# GIT Lecture 11

The lecture GIT10-11

### Excerpts

$G$ acts on $X$, both affine.  $G_x = stab(x)$.  Define a function $d(x) = \dim G_x$.  A point $x$ is regular if $d(y)$ is constant in an open neighborhood of $x$.

Essentially be definition, the set of regular points is an open.  When $X$ is irreducible, $X^{reg} = \{x \in X| \dim G_x \mbox{ is minimal }\}$.

Prop. 11.1 Say $G$ is affine and $X$ is irreducible with $X = X^{reg}$, then the action of $G$ is closed.

comments: $\phi \colon X \to X//G$, from before have $\phi^{-1}(y)$ is a closure equivalence class.  The proof shows that each closure equvialence classes consists of just one orbit, i.e. $\overline{G\cdot x} = G\cdot x$.  In the notes there is an alternative proof that doesn’t require irreducibility or $G$ to be affine.

$x \in X$ is stable if $G\cdot x$ is closed and $x$ is regular.  $x \in X$ is properly stable if its stable and $G_x$ is finite.  The notes explain $x \in X$ is stable iff $G\cdot x$ is closed and $G\cdot x$ is not contained in the closure of any other orbit.

Lemma 11.4 $latx \phi \colon X \to X//G$; $X^{irreg} = X - X^{reg}$, $Z = \phi(X^{irreg})$.  Then the stable points are $X^s = X - \phi^{-1}(Z)$.

The notes have an example of these definitions.

Proposition 11.6 $x \in X$ is stable iff $\exists f \in k[X]^G$ such that $x \in X_f = \{x \in X|f(x) \ne 0\}$ and the action of $G$ on $X_f$ si closed.
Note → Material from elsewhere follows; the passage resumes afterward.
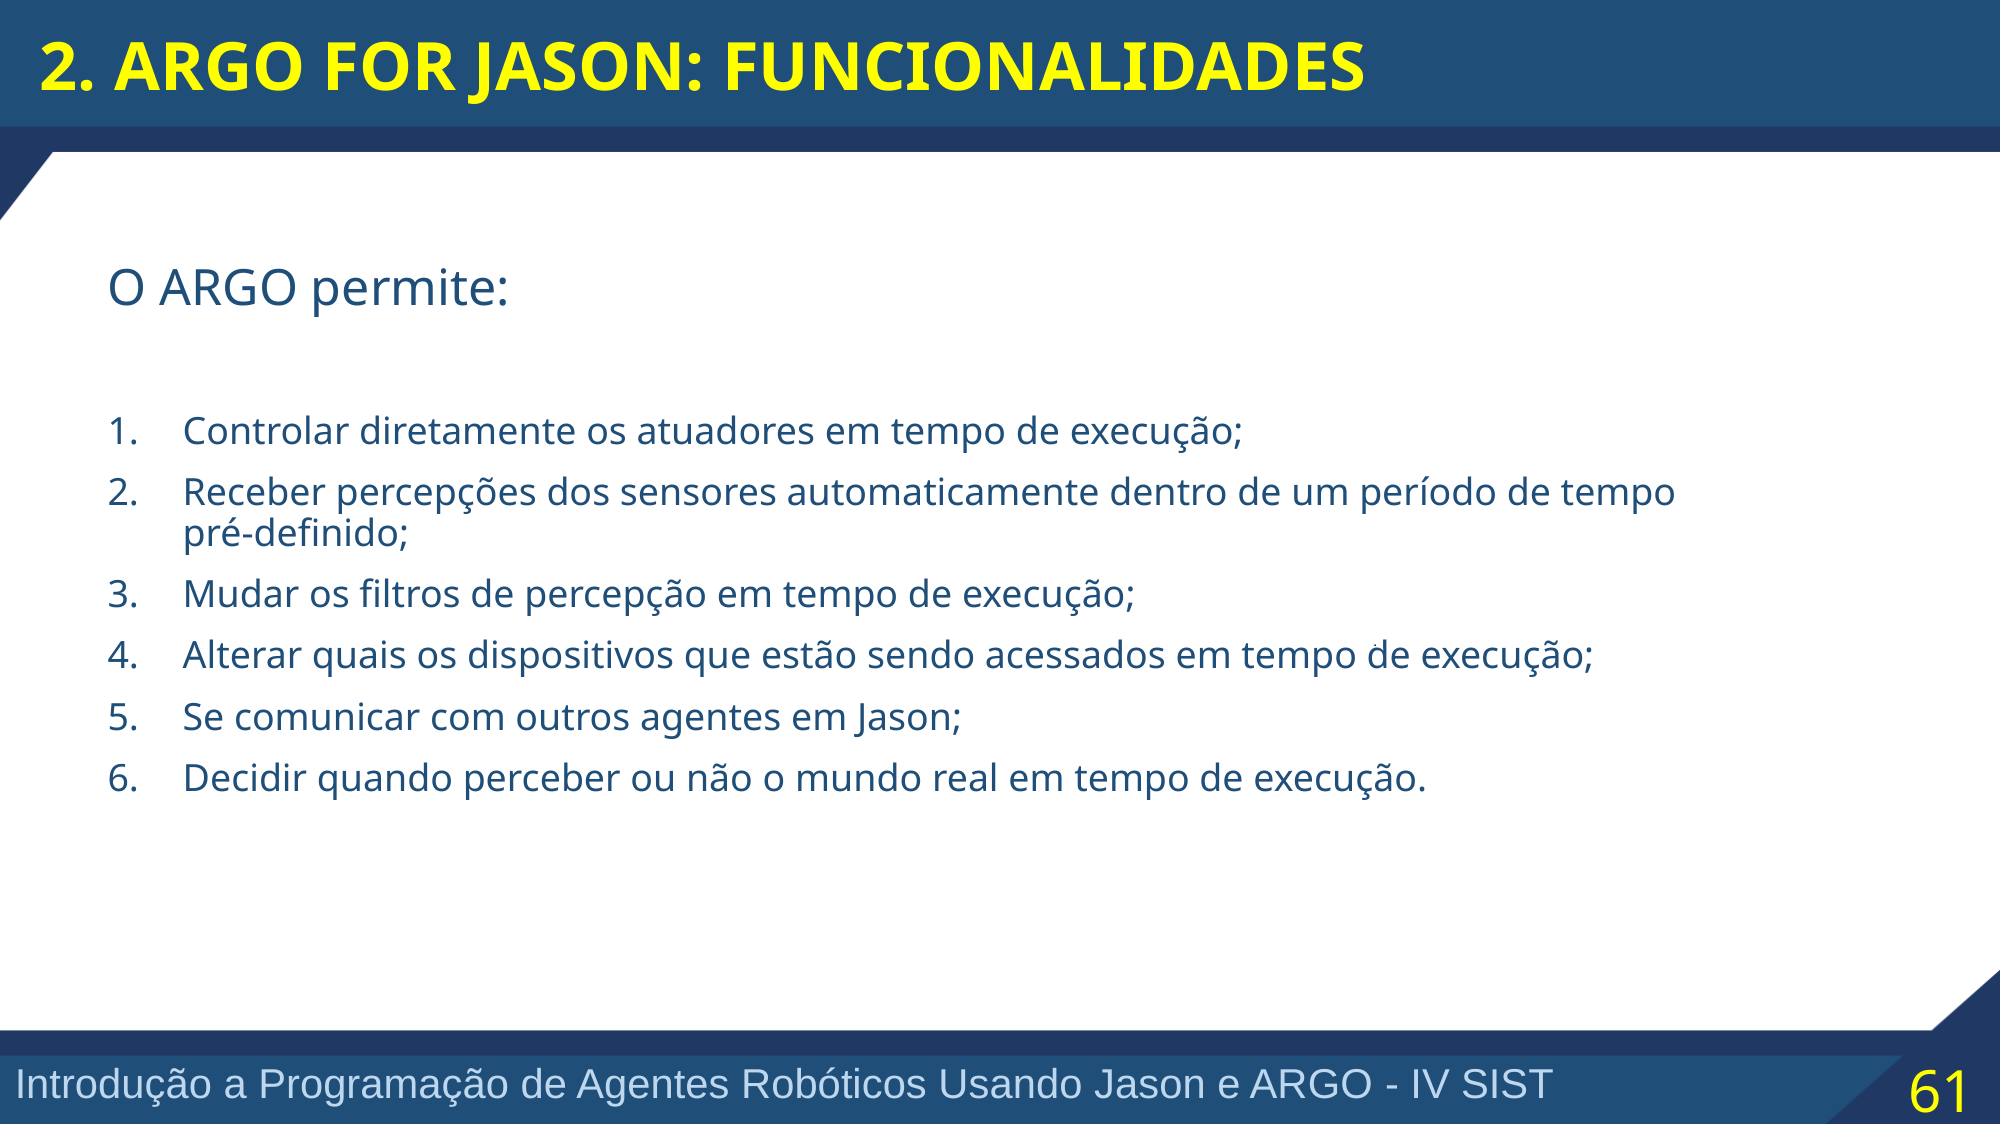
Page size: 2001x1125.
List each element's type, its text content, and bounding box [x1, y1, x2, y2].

picture [0, 0, 2000, 1124]
text_box O ARGO permite: Controlar diretamente os atuadores em tempo de execução; Receber percepções dos sensores automaticamente dentro de um período de tempo pré-definido; Mudar os filtros de percepção em tempo de execução; Alterar quais os dispositivos que estão sendo acessados em tempo de execução; Se comunicar com outros agentes em Jason; Decidir quando perceber ou não o mundo real em tempo de execução. [92, 255, 1741, 1030]
text_box 2. ARGO FOR JASON: FUNCIONALIDADES [24, 16, 2000, 112]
comments: the proof uses that the action of $G$ is closed on $X_f$ iff $f \in I_Z$.  Indeed, if $late f \in I_Z$, and $f(y) \ne 0$, then $f(\phi(y)) \ne 0$, so $\phi(y) \not \in Z$, so $y \in X^s$, so in particular $G\cdot y$ is closed for $y \in X_f$.  Conversely, say $G$ acts closed on $X_f$.  Have to show $f(z) = 0$ for all $z \in Z$.  Suppose not; then for some $z \in Z$, $\phi^{-1}(z) \subset X_f$.  Now by definition $\phi^{-1}(z)$ consists only of irregular point, but the condition on $X_f$ says $G\cdot y$ is closed for $y \in \phi^{-1}(z)$, but there is a unique closed orbit in this fiber, and recall definitions to see this contradicts that all $y \in \phi^{-1}(z)$ are irregular :).

A quotient $X \to X/G$ is a geometric quotient if the fibers are $G$ orbits.  $X^s \to X^s//G$ will be a geometric quotient; this can be seen basically along the same lines as the prev. paragraph.
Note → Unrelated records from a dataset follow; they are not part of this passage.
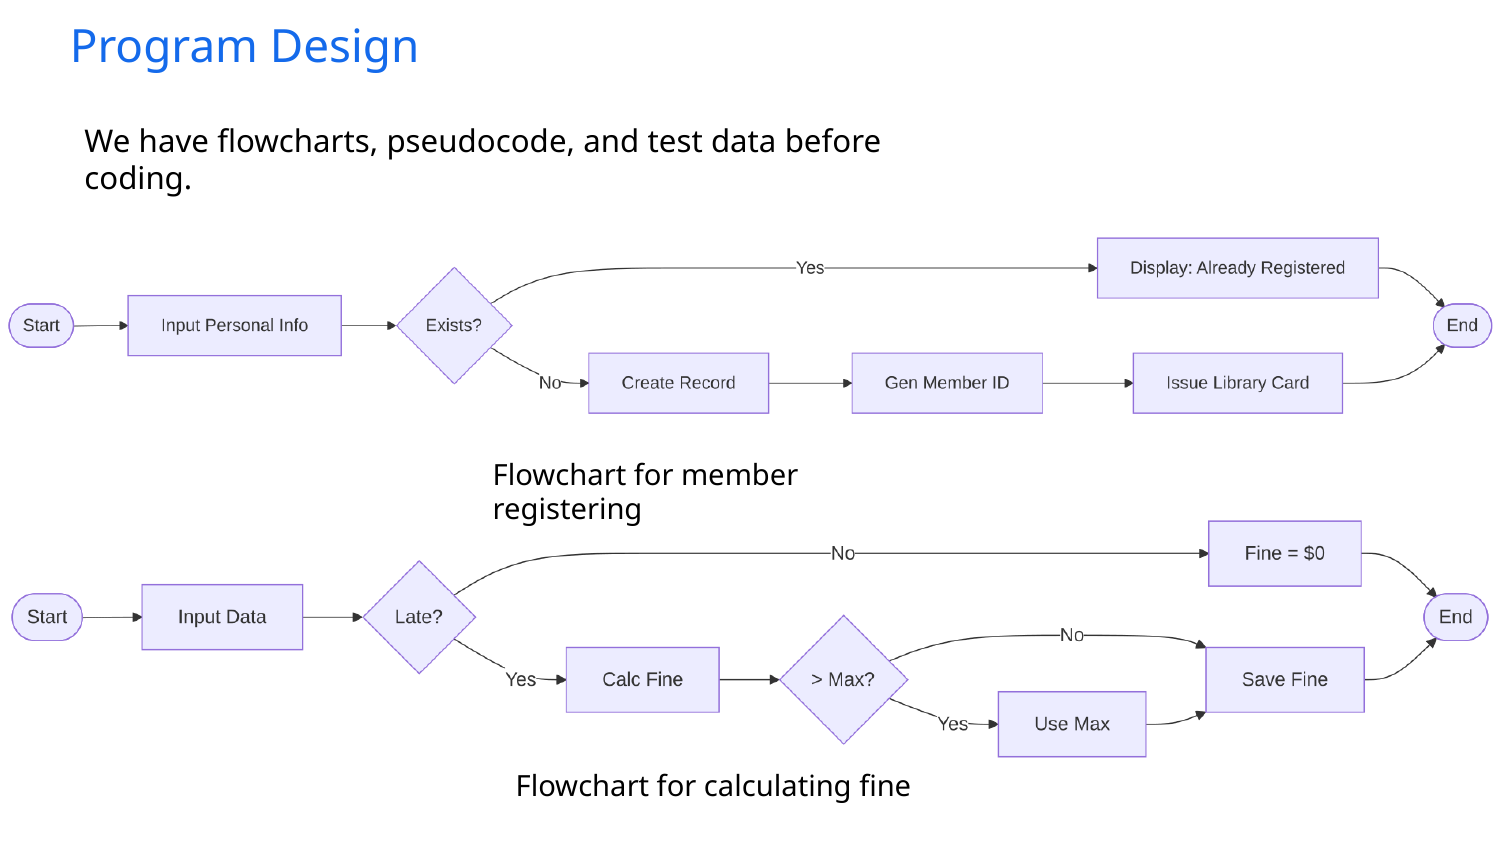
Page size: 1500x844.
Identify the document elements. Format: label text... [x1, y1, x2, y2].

picture [524, 512, 533, 517]
picture [0, 229, 1500, 422]
picture [2, 511, 1497, 766]
picture [628, 512, 637, 517]
text_box Flowchart for calculating fine [500, 752, 985, 824]
text_box We have flowcharts, pseudocode, and test data before coding. [69, 106, 953, 201]
text_box Flowchart for member registering [477, 440, 962, 512]
title Program Design [54, 2, 1446, 173]
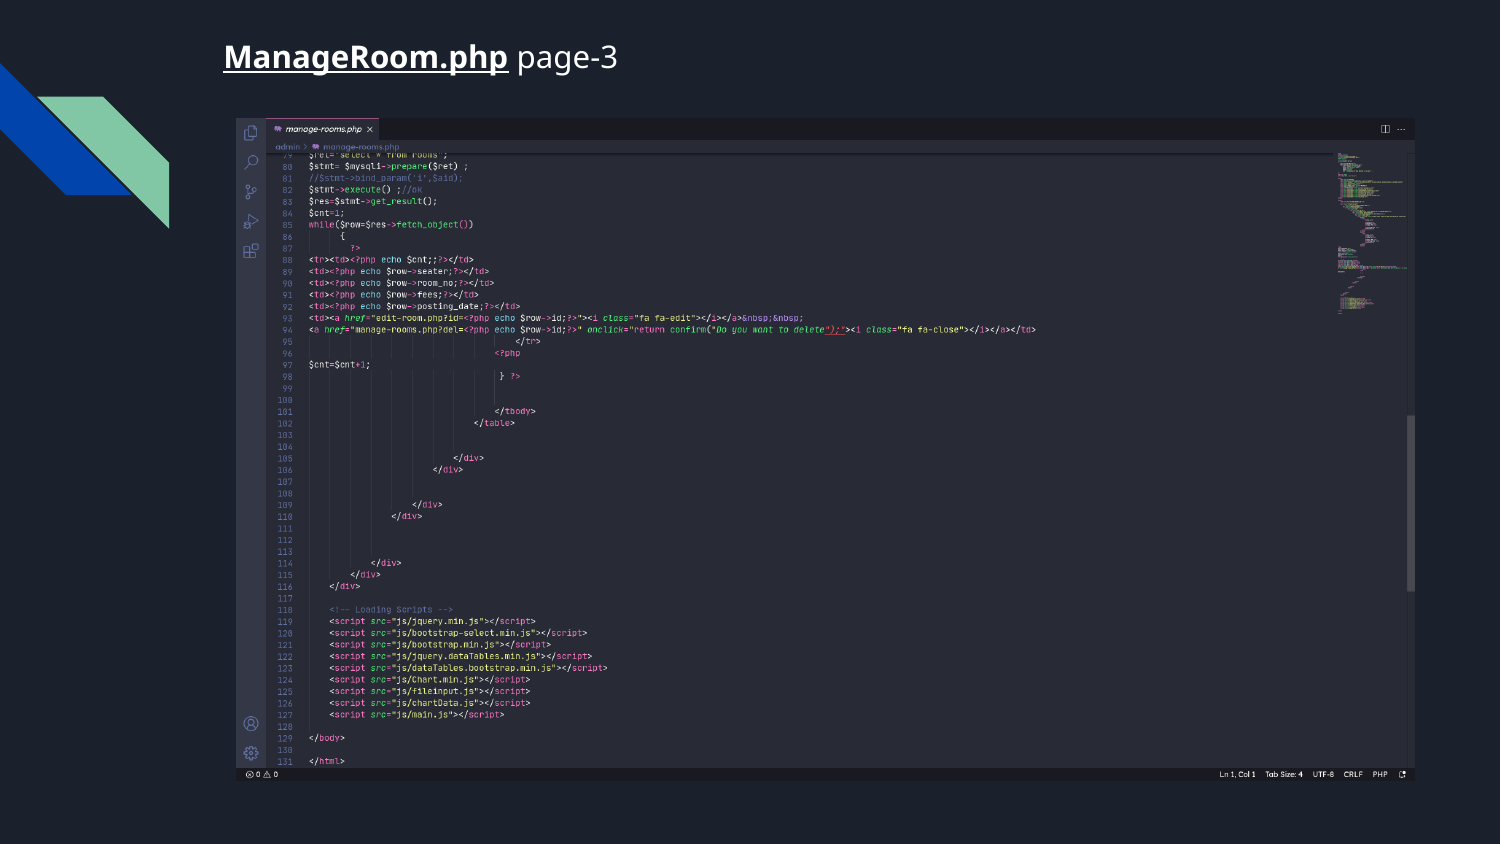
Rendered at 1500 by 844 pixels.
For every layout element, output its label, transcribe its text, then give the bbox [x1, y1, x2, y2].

picture [236, 118, 1415, 781]
text_box ManageRoom.php page-3 [208, 29, 679, 84]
$x \in X$ is pre-stable if it has a $G$-invariant open neighborhood $U$ such that the action of $G$ is closed; stable points are pre-stable.

So in general, we can look at the subset $X^{pre}$ of prestable points.  Cover it with $G$ invariant $U_x$ and contstruct geometric quotients $U_x//G$ and then glue to get $X^{pre} \to X^{pre}//G$.  The notes explain why these do actually glue.

Proposition 11.11 Let $X$ affine and irreducible; $G$ reductive.  Assume $X^s \ne \emptyset$.  For $R = k[X], K = K(X) = Frac(R)$ have $K^G = Frac(R^G)$.